Certain Iraqi Shiite informants confided to DEBKA-Net-Weekly‘s sources that Gen. Suleiman in the course of the six-day battle drove in and out of Iran in his armored convoy. This is not confirmed. But questions were raised in many quarters in the region about the fact that US military and diplomatic officials stood by and made no move to hamper the al Qods commander’s freedom of movement

For years, he is believed to have been hand in glove – and not only in Iraq – with Hizballah’s super-terrorist Imad Mughniyeh, who was killed in February in Damascus.

Latterly he worked with the Hizballah Brigades in Iraq which the Lebanese Shiite group established in southern Iraq.

Gen. Suleimani’s track record is long and unsavory.

He is credited by US officials with running the smuggling routes for the deadly Explosively Formed Projectiles, the extra-powerful roadside bombs, used by Shiite insurgents to kill American troops.

The US Treasury Department bars Americans from doing business with him. He rated a mention in UN Security Council resolution of March 2007, which ordered Iran to halt its uranium enrichment program and his financial assets were ordered frozen by UN member-states.


Tehran is setting up Maliki’s state visit to Damascus


DEBKA-Net-Weekly’s Iranian sources describe the Islamic Republic as exploiting the Basra outbreak for three objectives:

1. To loosen the fringe militias’ and criminal gangs’ control of southern Iraq’s oil fields and export installations. Targeted in particular was the Iraqi Fadhila Party’s armed wing headed by Sheikh Yakobi, which has a special relationship with the oil companies based in the Basra region and the local security forces guarding port installations.

Fadhila’s leader Mohammed al-Waeli is governor of Basra.

2. To develop the Iraqi government’s expeditionary force to Basra into the largest armed force in Iraq’s third biggest town.

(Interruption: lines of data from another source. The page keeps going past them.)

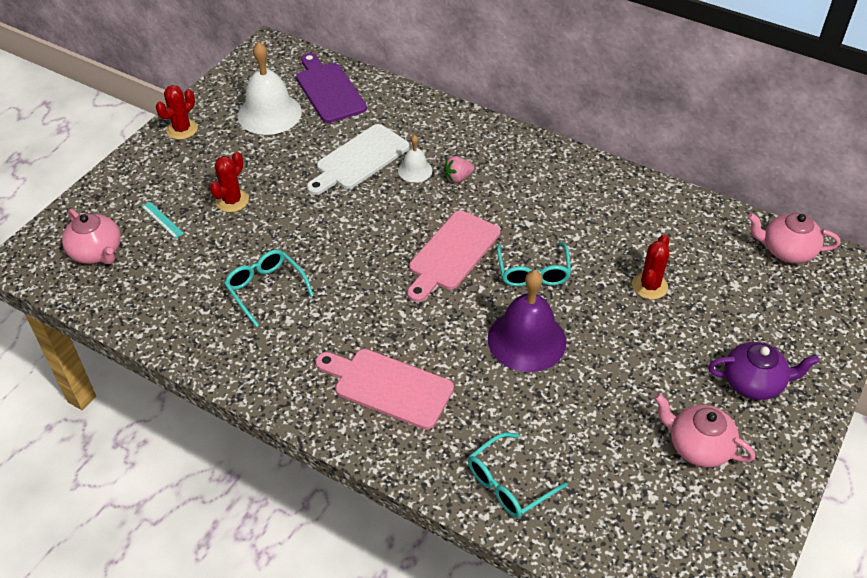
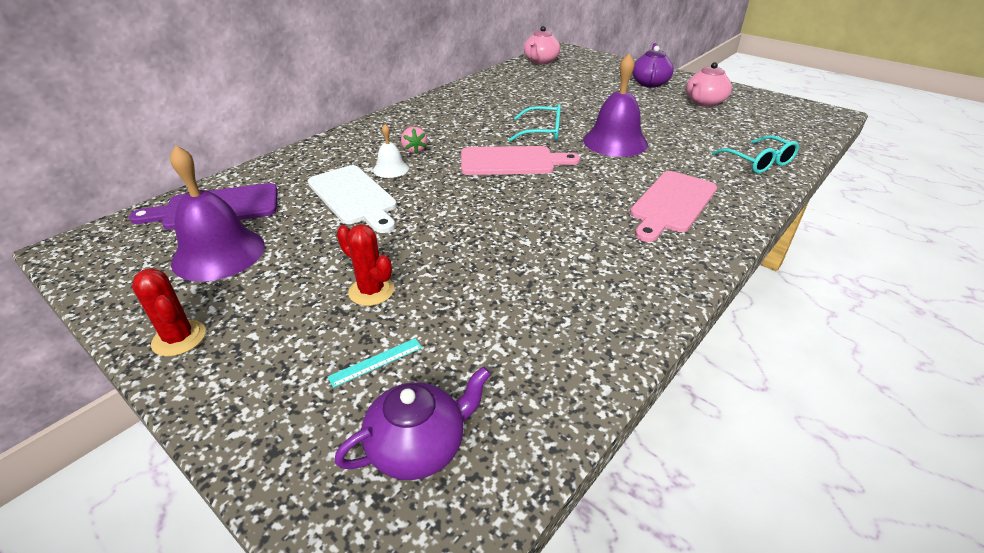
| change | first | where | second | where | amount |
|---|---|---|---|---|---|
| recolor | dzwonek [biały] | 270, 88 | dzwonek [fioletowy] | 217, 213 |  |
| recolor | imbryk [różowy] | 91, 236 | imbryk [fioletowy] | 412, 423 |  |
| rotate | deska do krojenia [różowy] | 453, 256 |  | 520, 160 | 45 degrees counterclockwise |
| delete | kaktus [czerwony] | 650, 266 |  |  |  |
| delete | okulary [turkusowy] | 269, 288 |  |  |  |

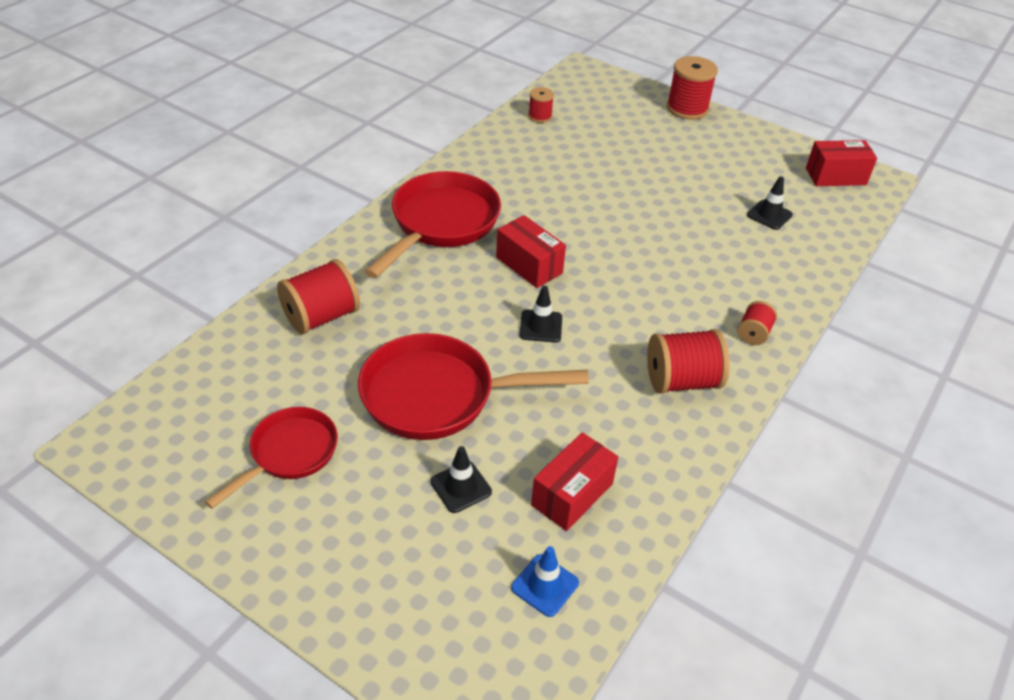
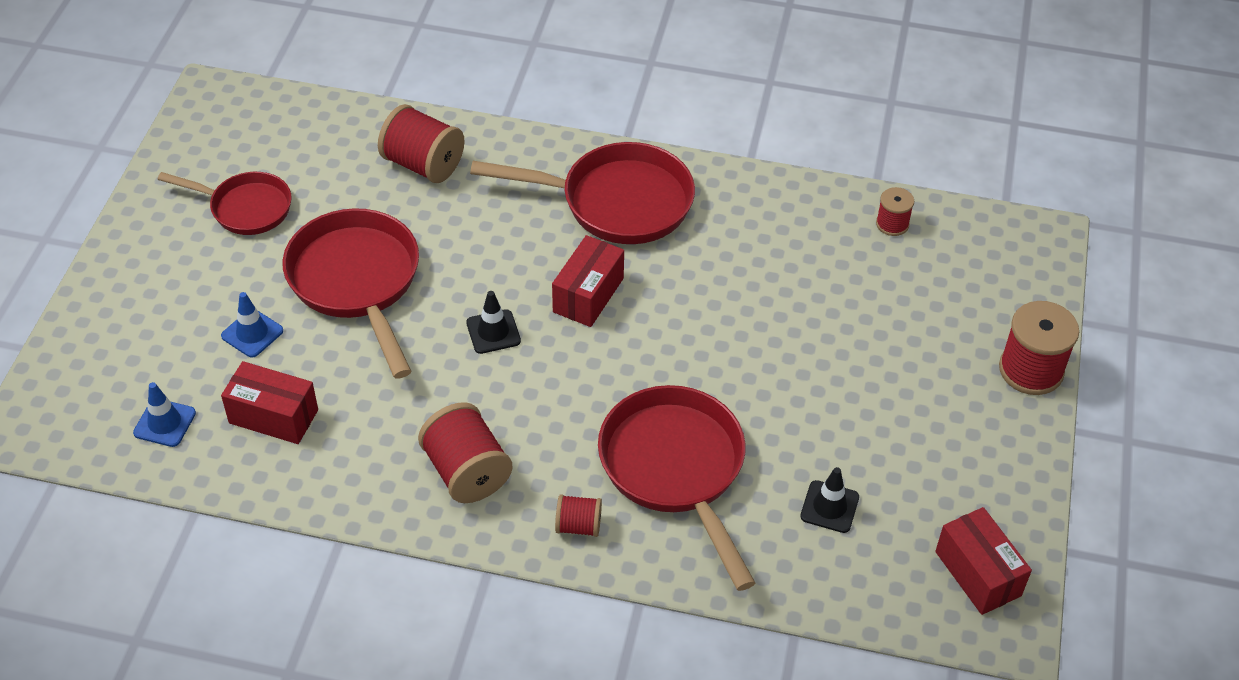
| change | first | where | second | where | amount |
|---|---|---|---|---|---|
| recolor | pachołek [czarny] | 461, 479 | pachołek [niebieski] | 252, 325 |  |
| insert |  |  | patelnia [czerwony] | 676, 488 |  |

This force accounts for a quarter of all Iraqi armed forces. Tehran means to keep it pinned down in the South and unavailable to the Americans for engagements in other parts of the country.

Maliki's total dependence on Iranian support and supplies will be exploited to make him toe Tehran’s line. Iranian officials in Baghdad and Damascus are working hard to organize a state visit by the Iraqi prime minister to Syria as guest of president Bashar Assad.

This visit would dramatize Iraq’s affinity to the Iranian-Syrian-Hizballah axis and enhance its standing in the Arab world.

Iran has gained popularity among the Shiites of southern Iraq as the power which averted a bloody fraternal Shiite conflict.

This week, two high-ranking Iraqi Shiite delegations paid urgent trips to Washington to caution the administration that America’s new direction in the South would inevitably land the entire country in Iranian hands.

They were not received by senior US officials and they left after meeting juniors with the sense that their warning had fallen on deaf ears.